Task requirements: What is needed is every line of the material that contains "love".

Records for this task:
________________________________________
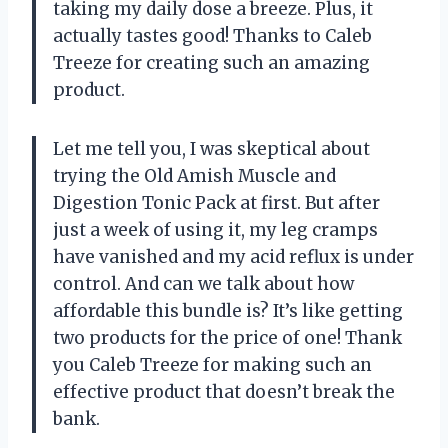
taking my daily dose a breeze. Plus, it
actually tastes good! Thanks to Caleb
Treeze for creating such an amazing
product.
Let me tell you, I was skeptical about
trying the Old Amish Muscle and
Digestion Tonic Pack at first. But after
just a week of using it, my leg cramps
have vanished and my acid reflux is under
control. And can we talk about how
affordable this bundle is? It’s like getting
two products for the price of one! Thank
you Caleb Treeze for making such an
effective product that doesn’t break the
bank.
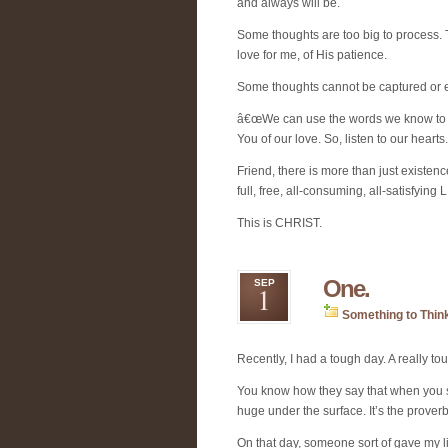
and always will be.
Some thoughts are too big to process. 
love for me, of His patience.
Some thoughts cannot be captured or
â€œWe can use the words we know to t
You of our love. So, listen to our hearts.
Friend, there is more than just existe
full, free, all-consuming, all-satisfying 
This is CHRIST.
One.
SEP
1
Something to Thin
Recently, I had a tough day. A really t
You know how they say that when you se
huge under the surface. It’s the proverbi
On that day, someone sort of gave my li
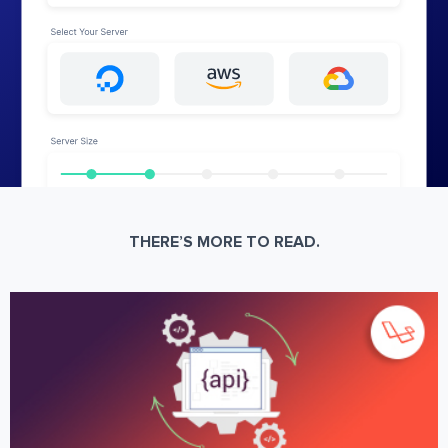
THERE’S MORE TO READ.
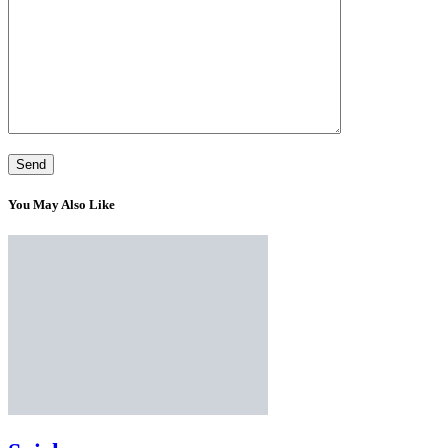
You May Also Like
________________________________________
Solution for this problem:
love for me, of His patience.
You of our love. So, listen to our hearts.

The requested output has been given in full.